Zıplanacak içerik
  • Üye Ol

Bilim Dini Yok Etmelidir."Din ve bilim arasındaki bu uyuşmazlık doğaldır."


GeceKuşu

Önerilen İletiler

Bilim Dini Yok Etmelidir

 

Tevrat, İncil ve Kuran ilahi bir kaynaktan geldiğine inanılan kitaplar. Her biri insanlara nasıl yaşamaları gerektiği ile ilgili birbiriyle çelişen istemlerde bulunmakta. Ve bu kitaplarda ifade edilenlerin tanrı eliyle gönderildiğini söyleyen, Musa, İsa ve Muhammed’in inanç öğretileri onlara inanan iyi niyetli birçok insanın ruhani çabalarına rağmen, her biri birbiriyle çelişen bu dinsel bağlılıklar insanlar arasında hala inanılmaz boyutlarda fikir ayrılıklarına ve çatışmalara neden olmaktadır.

 

Bu çatışma ve fikir ayrılıklarının farkında ve çelişkisi altında ezilen çoğu duyarlı insan, yüz yıllardır süregelen, birbirinin etki alanını ele geçirmeyi hedefleyen inançlar arasındaki kanlı çatışmaların ortaya çıkardığı bu hoş görüsüzlüğün önünü almak için, “dini hoşgörü” olarak adlandırılan bir şeyi savunmakta.

 

Elbette dini hoşgörü, din savaşından daha iyidir ancak hoşgörünün de kendine ait birtakım sorumlulukları vardır. Dinsel düşmanlığı tetiklemeye yönelik korkular, artık mantıksızlığı gün gibi ortada olan ve gittikçe yaşamsal gerçeklerle uyumsuz hale gelen dinsel inançların çağlar öncesinden bu güne taşınan fikirleri eleştirilemez hale getirdi. Bu korku aynı zamanda insanlığı, dini inanç ve bilimsel akılcılığın birbiriyle bağdaştığı konusunda kendimize –defalarca ve fütursuzca- yalan söylemeye mecbur bıraktı.

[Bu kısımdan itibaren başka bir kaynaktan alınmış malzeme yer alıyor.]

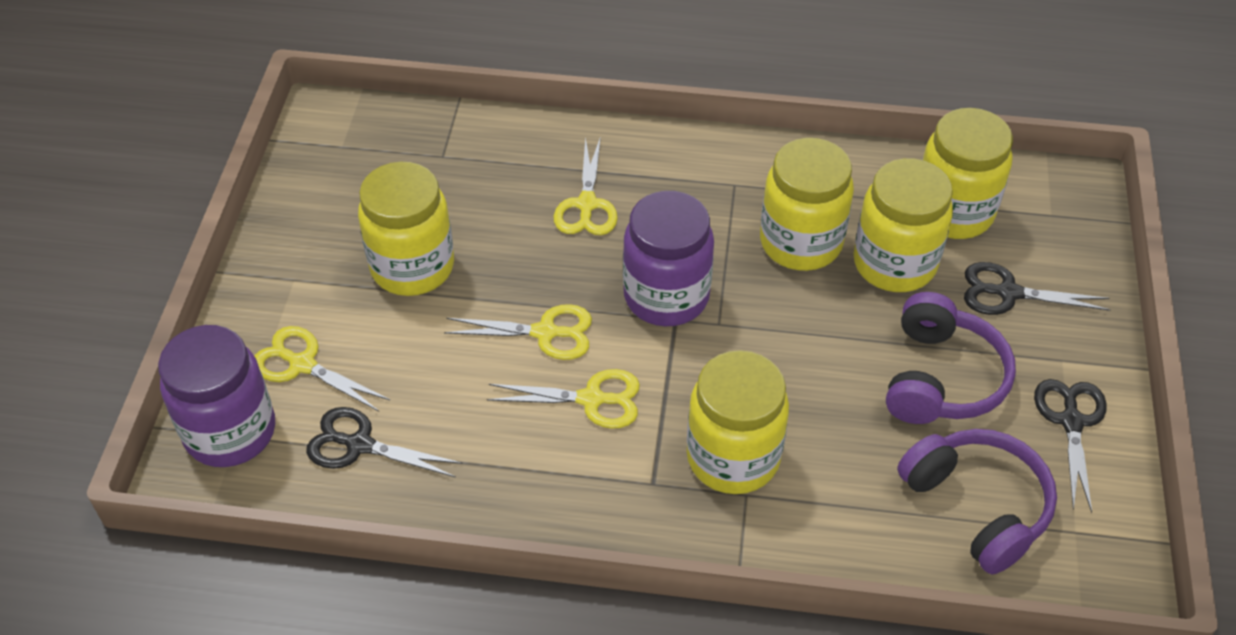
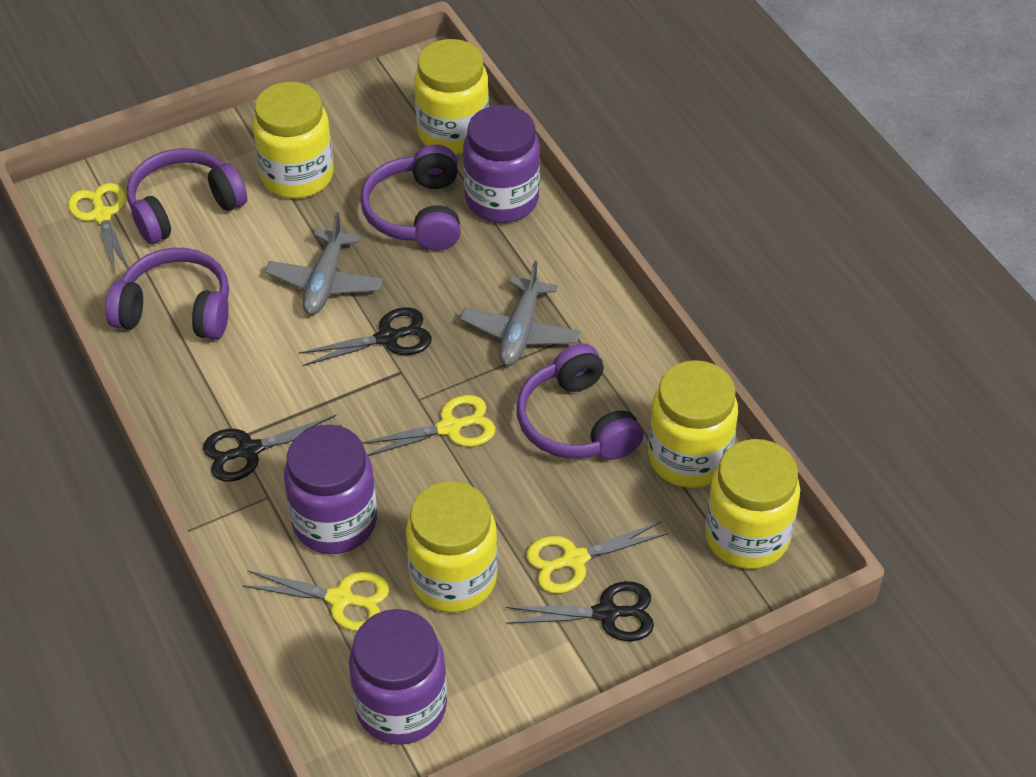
grey plane: none = 0 -> [265,212,383,315] [460,261,580,366] = 2
purple headphones: [886,292,1016,424] [897,429,1057,575] = 2 -> [105,248,229,340] [127,148,247,244] [360,144,461,251] [517,343,643,460] = 4
purple jar: [158,325,275,467] [623,191,714,326] = 2 -> [284,425,377,554] [349,609,447,745] [463,105,540,223] = 3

Oysa insanlığın kurtuluşu bu yalanın ardına gizlenerek değil, Bilim Dini Yok ettiği zaman gerçekleşecektir.

 

***

Aşağıya neyin anlatılmak istendiğinin ve kastedildiğinin daha iyi anlaşılması için, konuyu bu çerçeveden ele alarak açıklık getiren “Huffington Post” ta yayınlanan bir yazıyı alıntılıyorum.

 

***

Bilimin başarısı, sıklıkla dinsel dogmalara zarar vermeyi; dinsel dogmaların sürdürülebilmesi ise, daima bilime zarar vermeyi gerektirir.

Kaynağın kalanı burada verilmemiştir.